Let $V$ and $W$ be two algebraic structures, $v\in V$, $w\in W$ be two arbitrary elements.
Then, what is the geometric intuition of $v\otimes w$, and more complex $V\otimes W$ ? Please explain for me in the most concrete way (for example, $v, w$ are two vectors in 2 dimensional vector spaces $V, W$)
Thanks
On
The difference between the ordered pair $(v,w)$ of vectors and the tensor product $v\otimes w$ of vectors is that for a scalar $c\not\in\{0,1\}$, the pair $(cv,\;w/c)$ is different from the pair $(v,w)$, but the tensor product $(cv)\otimes(w/c)$ is the same as the tensor product $v\otimes w$.
On
For a totally different angle to the subject, we can get a taste of what the tensor product means by considering Dehn's invariant. I'll try to shortly explain what it is, if we have a polyhedron with edge lengths $l_i$ and dihedral angles $\theta_i$, we can define the Dehn's invariant through the quotient:
$$ R \otimes_{\mathbb{Z} } ( R / 2 \pi \mathbb{Z})$$
Now, the point is, if we have a polyhedron, then upon cutting it into two pieces, the Dehn's invariant is fixed!

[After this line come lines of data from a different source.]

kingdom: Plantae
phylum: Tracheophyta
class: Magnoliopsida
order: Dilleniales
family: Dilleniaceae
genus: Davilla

For a beautiful exposition of this topic, see this Numberphile video
You want to stay concrete, so let's let $V$ be a two-dimensional real vector space and $W = \operatorname{Hom}(V,\mathbb{R})$. Then $V = T^1_0(V)$ and $W = T^0_1(V)$, so for any $v\in V$ and $w\in W$, $v\otimes w\in T^1_1(V)$.
Each of $v,w$ has two components; $v = v^1e_1 + v^2e_2$ and $w = w_1e^1 + w_2e^2$. Here $e_1,e_2$ is a basis for $V$ and $e^1,e^2$ is the dual basis in $V^*$.
To see this, observe that $(v\otimes w)(\theta, x)=v(\theta)w(x),$ so that $(v\otimes w)(e^i, e_j) = v(e^i)w(e_j).$
More generally, if $A = A^{i_1\cdots i_p}_{j_1\cdots j_q}\in T^p_q$ and $B = B^{k_1\cdots k_r}_{l_1\cdots l_s}\in T^r_s$, then
$$(A\otimes B)^{i_1\cdots i_pk_1\cdots k_r}_{j_1\cdots j_q l_1\cdots l_s} = A^{i_1\cdots i_p}_{j_1\cdots j_q}B^{k_1\cdots k_r}_{l_1\cdots l_s}.$$
Note that our example is from the derived tensor algebra over a two-dimensional vector space, $T^p_q(V) = (V^*)^{\otimes p}V^{\otimes q}.$ Hopefully this helps build your intuition about the case where $V$ and $W$ are two vector spaces of potentially different dimension.